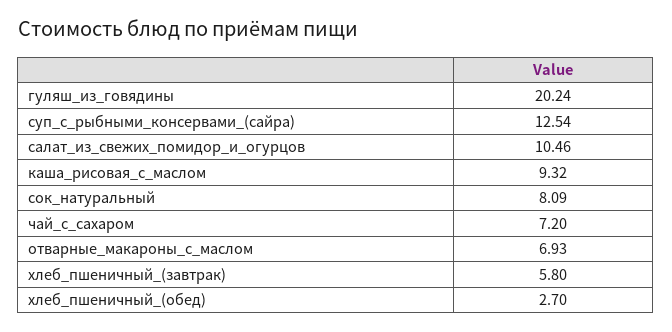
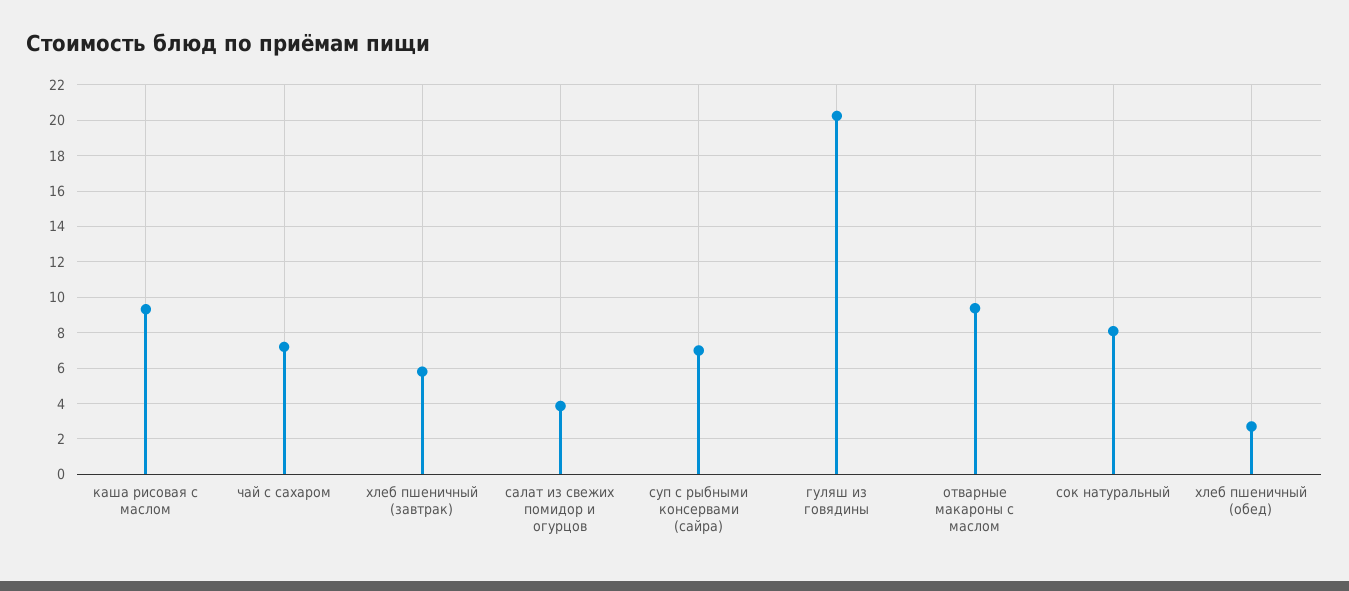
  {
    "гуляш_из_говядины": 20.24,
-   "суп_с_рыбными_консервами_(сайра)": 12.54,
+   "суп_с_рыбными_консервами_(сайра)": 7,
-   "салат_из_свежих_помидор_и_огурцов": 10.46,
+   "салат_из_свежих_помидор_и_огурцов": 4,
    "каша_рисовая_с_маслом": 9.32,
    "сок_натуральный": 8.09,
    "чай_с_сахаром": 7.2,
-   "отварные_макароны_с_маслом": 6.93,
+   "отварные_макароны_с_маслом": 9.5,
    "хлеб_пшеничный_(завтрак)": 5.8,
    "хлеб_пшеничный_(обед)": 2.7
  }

======

§ **WHAT IS EXPECTED**
Make an exact copy of the data, leaving its pictures out.

§ **OUTPUT BELOW**
  {
    "гуляш_из_говядины": 20.24,
-   "суп_с_рыбными_консервами_(сайра)": 12.54,
+   "суп_с_рыбными_консервами_(сайра)": 7,
-   "салат_из_свежих_помидор_и_огурцов": 10.46,
+   "салат_из_свежих_помидор_и_огурцов": 4,
    "каша_рисовая_с_маслом": 9.32,
    "сок_натуральный": 8.09,
    "чай_с_сахаром": 7.2,
-   "отварные_макароны_с_маслом": 6.93,
+   "отварные_макароны_с_маслом": 9.5,
    "хлеб_пшеничный_(завтрак)": 5.8,
    "хлеб_пшеничный_(обед)": 2.7
  }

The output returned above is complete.